Bobsy Roberts regarded her with awe. All his scepticism was gone; he was ready to believe anything she might say. She had stood the severest tests, had tossed them aside without noticing them, and had come triumphant through the experimental ordeal. Surely, if she revealed anything hitherto unknown, it would be the truth. But could she do that?

Natalie and Barry both showed fear. Strive to hide it as they would, it lurked in their staring eyes, it was evident in their restless hands, and as if moved by the same thought, they turned and gazed at each other.

Beatrice Faulkner looked troubled. She saw the two young people in their distress, and she looked at the Detective furtively.

Joyce, however, was the one to whom all turned, breathlessly awaiting her decision.

“Yes,” she said, and her voice rang out with its note of determination, “yes, Madame Orienta, tell all you know,—all you can learn by your mystic power.”

As if in obedience to a command, the graceful figure of the Mystic fell into a languid pose. Her arms fell limply, her head drooped a very little to one side. Her eyes were open, but seemed to be unseeing, for her glance was fixed, as if watching a mirage.

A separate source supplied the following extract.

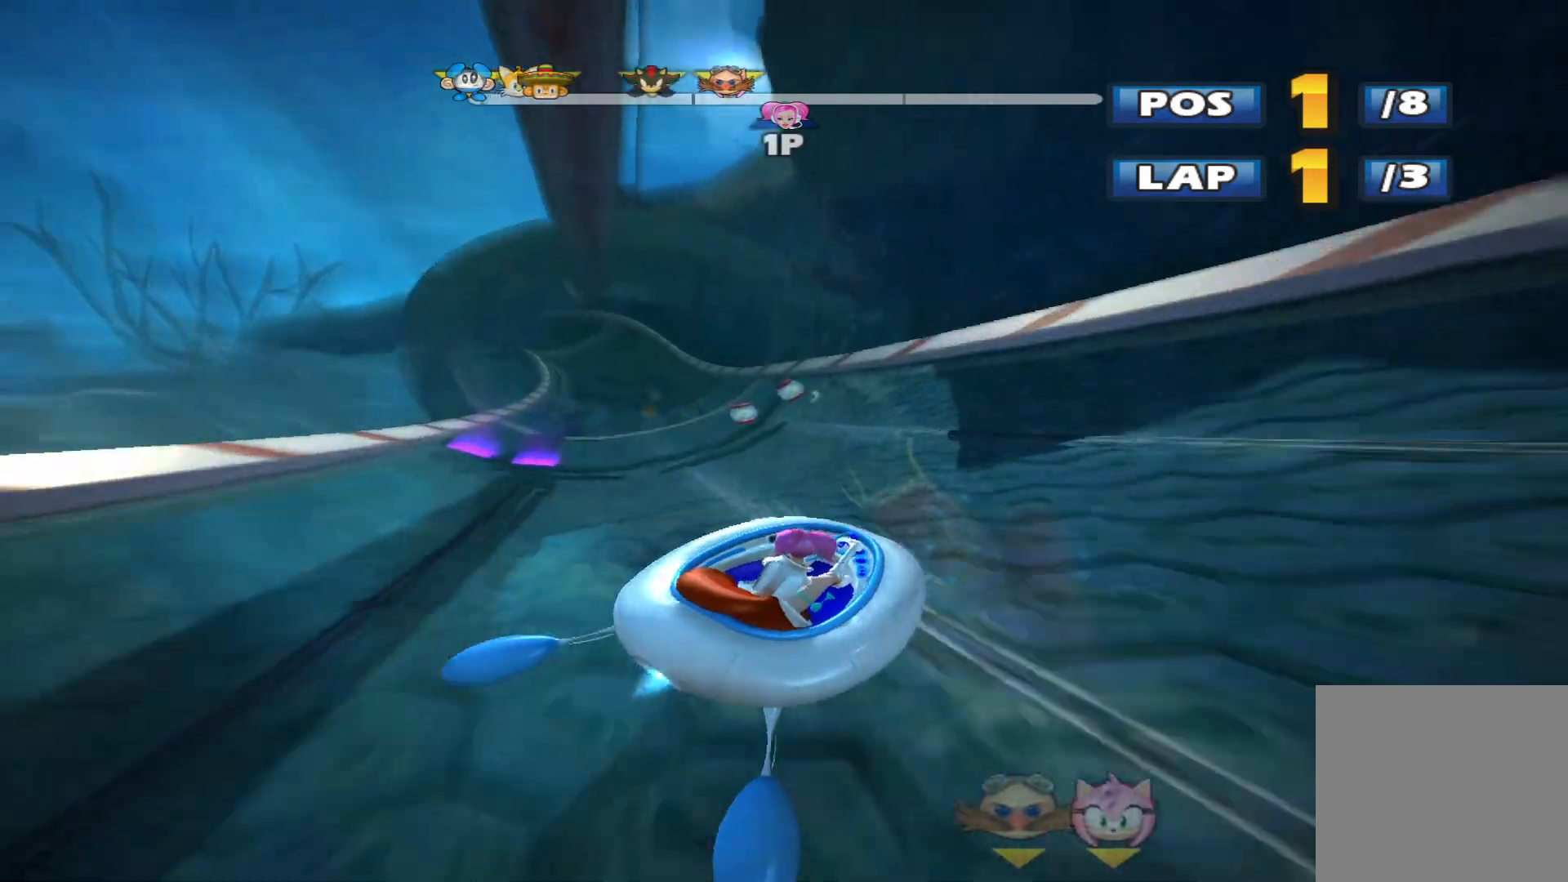
{"buttons": ["L2", "R2"], "left_stick": "up-right", "events": [[200, "L2", "down"], [433, "left_stick", "up-right"]]}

She looked directly toward the chair where Stannard had died. Her half-vacant glance centred on it, and in a moment she began speaking. She sounded as one in a trance. She was alive but not alert, like one sleep-walking or talking in a dream.

“I see it all,—clearly. I see the artist in his favourite chair. He is at his work,—no, not working, but gazing at something, criticising work that he has done. It is not a picture—it is a small panel. He takes up a tool,—an instrument, a sharp, pointed one. He hesitates, and then with a sudden angry exclamation, he scratches and mars the work. It pleases him that he has done so, and he smiles. A man enters.”

There was a stir among her audience. The tension was too great. Barry sought Natalie’s hand and clasped it tightly. Roberts shot glances quickly from one to another, but returned his gaze at once to the speaker. Joyce and Beatrice leaned forward, fairly hanging on the words of revelation.